++++ Exercise passage ++++

Book Review: Bad Religion: How We Became a Nation of Heretics, by Ross Douthat

Review
11.13.2012

Throughout Bad Religion, New York Times columnist Ross Douthat’s third book, the wit, precision, and rhetorical power of the author’s weekly columns are on full display. But here Douthat, a devout Roman Catholic, puts his skill as a cultural critic to work to explain the shape of American Christianity and its fading role in American society since the middle of the 20th century.

BAD RELIGION: A STORY OF SLOW MOTION COLLAPSE

According to Douthat, the widely bemoaned decline in America’s national life is due not to too much religion or too little religion but to bad religion: “the slow motion collapse of traditional Christianity and the rise of a variety of destructive pseudo-Christianities in its place” (3). It’s an argument that deserves careful attention. Used well, this book could be very helpful to pastors. Used poorly, I fear this book could reinforce some of the very trends it seeks to redirect. In this review I want to offer a hearty recommendation tempered by a gentle warning.

The Story of the Past Sixty Years of American Christianity

The book’s first part tells the story of American Christianity in the latter half of the twentieth century. In Douthat’s telling, it is not a pretty story. If you’re unfamiliar with this phase of American religious history, this section of the book deserves special attention. His account is admittedly selective, and religious insiders and professional historians have found legitimate reasons to quibble with details here and there. But overall, the narrative bears all the marks of keen journalism: its analysis is deeply insightful, sharply focused, and eminently readable.

Douthat’s story begins in the post-war era, what he calls “The Lost World,” a time when orthodox Christianity enjoyed a revival of sorts along with a new place of prominence and respect in American society. In our cultural moment, the 1950s have come to represent anything but a golden age. They’re seen as an era defined more by Mad Men and McCarthyism, by Stepford families and segregation, than by a robust and effective Christian witness. But in a way, Douthat’s onto something.

++++ Data shown ++++

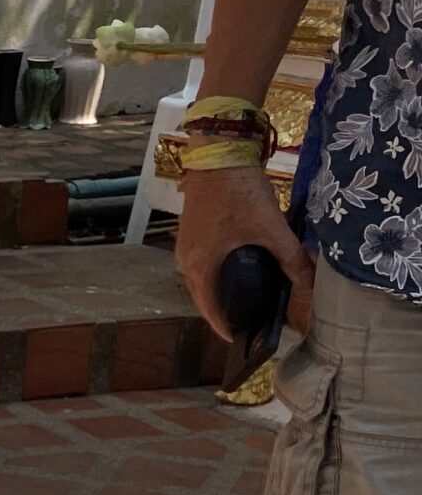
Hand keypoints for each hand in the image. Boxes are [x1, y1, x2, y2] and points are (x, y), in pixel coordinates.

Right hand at [175, 162, 315, 338]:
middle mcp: (186, 262)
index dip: (225, 329)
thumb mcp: (271, 227)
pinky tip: (235, 271)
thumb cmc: (239, 192)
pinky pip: (200, 265)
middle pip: (203, 298)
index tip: (242, 341)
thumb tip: (310, 286)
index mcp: (201, 267)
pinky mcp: (189, 233)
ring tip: (243, 300)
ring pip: (200, 281)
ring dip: (218, 293)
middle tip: (248, 322)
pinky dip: (214, 275)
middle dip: (223, 313)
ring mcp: (184, 246)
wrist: (218, 153)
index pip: (209, 311)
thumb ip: (292, 259)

++++

**Required action 1**
Please say whether each statement agrees with the book review, answering yes or no and quoting the words that decide it: (a) Ross Douthat writes a column for the New York Times. (b) Douthat blames the decline in America's national life on too little religion. (c) Douthat's name for the post-war era is "The Lost World."
**Required action 2**
In the book review, which of Douthat's books is Bad Religion?
**Required action 3**
Carry on the book review from its final sentence.
The records have nothing to do with the book review.

**Final answer 1**
(a) Yes: "New York Times columnist Ross Douthat’s third book"
(b) No: "due not to too much religion or too little religion but to bad religion"
(c) Yes: "what he calls “The Lost World,”"

**Final answer 2**
It is his third book.

**Final answer 3**
The 1950s did see a notable rise in church attendance, probably spurred by the trauma of the WWII years, the specter of a godless communism, and the possibility of nuclear holocaust. But more than church attendance, Douthat points to the prominence of orthodox Christians in positions of cultural power. He points to Reinhold Niebuhr, whose realism about sinful human nature even won the respect of atheists like Arthur Schlesinger. He points to a string of Christian thinkers who landed on the cover of Time. He points to Oxford’s C.S. Lewis in the mainstream of the transatlantic literary and intellectual culture. He points to the faith-based activism of Martin Luther King, Jr. He even points to the widespread popularity of the Protestant Billy Graham and the Catholic Fulton Sheen. These figures were obviously different from each other in critical ways, but what they shared—and what ultimately matters most for Douthat—was a sturdy confidence in the truth and relevance of Christian orthodoxy in the modern world.

In the 1960s this golden age began to crumble. Douthat suggests several contributing factors, from the polarizing partisanship of Christian leaders to the forces of sexual liberation and the distancing of American common sense from Christian morality. But what matters more for this story is the response of American Christians to the new climate, a response that drove a deep wedge between left and right.

According to Douthat, the response of the left was defined by accommodation, an attempt to hold on to cultural prominence by updating Christian conviction to suit modern tastes. This decision—evident in elements of both Protestantism and Catholicism—backfired as mainline churches saw numbers plummet through the 1960s and 70s. Having traded Christian convictions for partisan causes, little remained to make Christian institutions necessary. Douthat’s conclusion is typically witty and on-point: “Political activism wasn’t enough: Why would you need to wash down your left-wing convictions with a draft of Communion wine, when you could take the activism straight and do something else with your weekends?” (109).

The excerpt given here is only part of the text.